Gestion De La Maladie

Liz
Diagnostiquée en 2015

Gestion de la maladie

J’ai été prise en charge à temps et j’ai eu de la chance de pouvoir être opérée.

Après mes séances de chimio, je restais 10 jours au lit. Les jours qui suivaient étaient disons « gérables ».

Mais bon, je ne supportais pas les odeurs de nourriture, j’avais l’impression d’être un zombie.

J’ai commencé les chimio le 22 avril 2015 et je les ai terminées fin juillet.
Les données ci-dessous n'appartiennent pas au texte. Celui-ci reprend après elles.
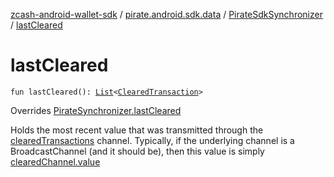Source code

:[zcash-android-wallet-sdk](../../index.md) / [pirate.android.sdk.data](../index.md) / [PirateSdkSynchronizer](index.md) / [lastCleared](./last-cleared.md)

# lastCleared

`fun lastCleared(): `[`List`](https://kotlinlang.org/api/latest/jvm/stdlib/kotlin.collections/-list/index.html)`<`[`ClearedTransaction`](../../pirate.android.sdk.entity/-cleared-transaction/index.md)`>`

Overrides [PirateSynchronizer.lastCleared](../-synchronizer/last-cleared.md)

Holds the most recent value that was transmitted through the [clearedTransactions](../-synchronizer/cleared-transactions.md) channel. Typically, if the
underlying channel is a BroadcastChannel (and it should be), then this value is simply [clearedChannel.value](#)

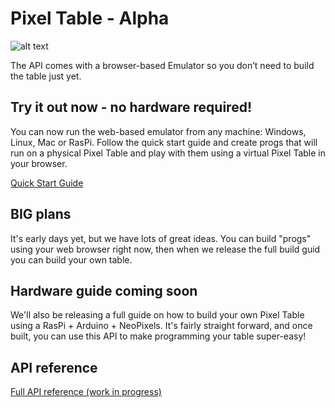 # Pixel Table - Alpha

![alt text](https://pbs.twimg.com/media/Dqb8gqKWsAAfOK3.jpg:large "Pixel Table")


The API comes with a browser-based Emulator so you don’t need to build the table just yet.

## Try it out now - no hardware required!

You can now run the web-based emulator from any machine: Windows, Linux, Mac or RasPi. Follow the quick start guide and create 
progs that will run on a physical Pixel Table and play with them using a virtual Pixel Table in your browser. 

[Quick Start Guide](https://github.com/TmpR/pxltbl/blob/master/docs/getting-started.md)


## BIG plans

It's early days yet, but we have lots of great ideas. You can build "progs" using your web browser right now, then when we 
release the full build guid you can build your own table. 

## Hardware guide coming soon

We'll also be releasing a full guide on how to build your own Pixel Table using a RasPi + Arduino + NeoPixels. It's fairly straight
forward, and once built, you can use this API to make programming your table super-easy!

## API reference

[Full API reference (work in progress)](https://github.com/TmpR/pxltbl/blob/master/docs/api-reference.md) 


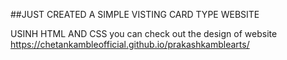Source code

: ##JUST CREATED A SIMPLE VISTING CARD TYPE WEBSITE

USINH HTML AND CSS 
you can check out the design of website
https://chetankambleofficial.github.io/prakashkamblearts/
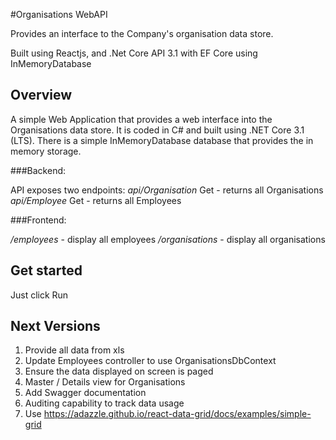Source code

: #Organisations WebAPI

Provides an interface to the Company's organisation data store.

Built using Reactjs, and .Net Core API 3.1 with EF Core using InMemoryDatabase

## Overview

A simple Web Application that provides a web interface into the Organisations data store. It is coded in C# and built using .NET Core 3.1 (LTS).
There is a simple InMemoryDatabase database that provides the in memory storage.


###Backend:

API exposes two endpoints:
*api/Organisation*
 Get - returns all Organisations
*api/Employee*
Get - returns all Employees


###Frontend:

*/employees* - display all employees
*/organisations* - display all organisations

## Get started

Just click Run


## Next Versions

1. Provide all data from xls
2. Update Employees controller to use OrganisationsDbContext
3. Ensure the data displayed on screen is paged
4. Master / Details view for Organisations
5. Add Swagger documentation
6. Auditing capability to track data usage
7. Use https://adazzle.github.io/react-data-grid/docs/examples/simple-grid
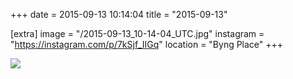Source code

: +++
date = 2015-09-13 10:14:04
title = "2015-09-13"

[extra]
image = "/2015-09-13_10-14-04_UTC.jpg"
instagram = "https://instagram.com/p/7kSjf_IIGq"
location = "Byng Place"
+++

<img src="/2015-09-13_10-14-04_UTC.jpg" />
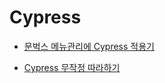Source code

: # Cypress

- [문벅스 메뉴관리에 Cypress 적용기](https://velog.io/@hustle-dev/%EB%AC%B8%EB%B2%85%EC%8A%A4-%EB%A9%94%EB%89%B4%EA%B4%80%EB%A6%AC%EC%97%90-Cypress-%EC%A0%81%EC%9A%A9%EA%B8%B0)

- [Cypress 무작정 따라하기](https://nukeguys.github.io/dev/cypress/)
J’ai terminé complètement HS !

On est parti une petite semaine en vacances fin août, ça m’a fait du bien.

Ensuite, j’ai commencé la radiothérapie pendant 6 semaines tous les jours. Tout ça s’est terminé au mois d’octobre. J’étais encore bien fatiguée. J’ai eu un rendez-vous en janvier 2016 pour faire le bilan et tout va bien !

François
Diagnostiqué en 2010

Gestion de la maladie

Le plus difficile demeure l’attente. D’abord celle des premiers jours où l’on craint les résultats de l’IRM et du scanner. Au total, j’ai eu 20 séances de rayons et 6 séances de chimiothérapie : ma femme venait me rendre visite tous les après-midis lorsque j’étais hospitalisé.

Aujourd’hui, je ne suis pas détendu lorsque je repasse des examens, même s’il s’agit simplement de vérifier que tout va bien. Depuis lors, je n’ai aucune contrainte sauf me rendre tous les 6 mois à l’hôpital afin d’effectuer des examens de routine.

Katia
DIAGNOSTIQUÉE EN 2015

Gestion de la maladie

Je n’ai pas peur de la mort et puis de toute façon, qu’est-ce qui pourrait m’arriver d’autre maintenant ?

Tous les ans depuis, je dois passer une radio et un scanner.

Alexia, fille de Liz
Fille de Liz DIAGNOSTIQUÉE EN 2015

Gestion de la maladie

C’est très dur… on ne s’attend pas à ce que ce soit si dur au départ. Je pense que les médecins ne savent pas non plus comment la personne va réagir, car chaque personne et chaque maladie est différente. En même temps, on n’a pas le choix. On est là, on vit la chose et on doit rester très positif et être présent au mieux pour la personne… en attendant que cela passe. On ne peut pas se préparer. Je pense qu’il faut laisser les choses venir et agir en conséquence tout simplement.

Il faut savoir que mon grand-père avait un cancer du poumon en même temps que ma mère et qu’on voyait le cancer gagner du terrain. On avait donc une image plutôt néfaste de la maladie. À partir de là, j’ai vraiment essayé de comprendre la maladie selon les différents cas. J’ai compris qu’il n’y a pas qu’un seul cancer du poumon : il y a différentes tailles, phases et énormément de critères qui entrent en jeu.

Pour rester forte j’ai pris du temps pour moi. J’en ai profité pour sortir, pour voir des amis quand je le pouvais et petit à petit, j’ai commencé à en parler. D’abord avec des amis proches, mais aussi avec des amis qui avaient vécu cette même maladie. Cela fait vraiment du bien de pouvoir parler et évacuer toute cette pression, afin d’être positif et ne pas craquer devant la personne malade.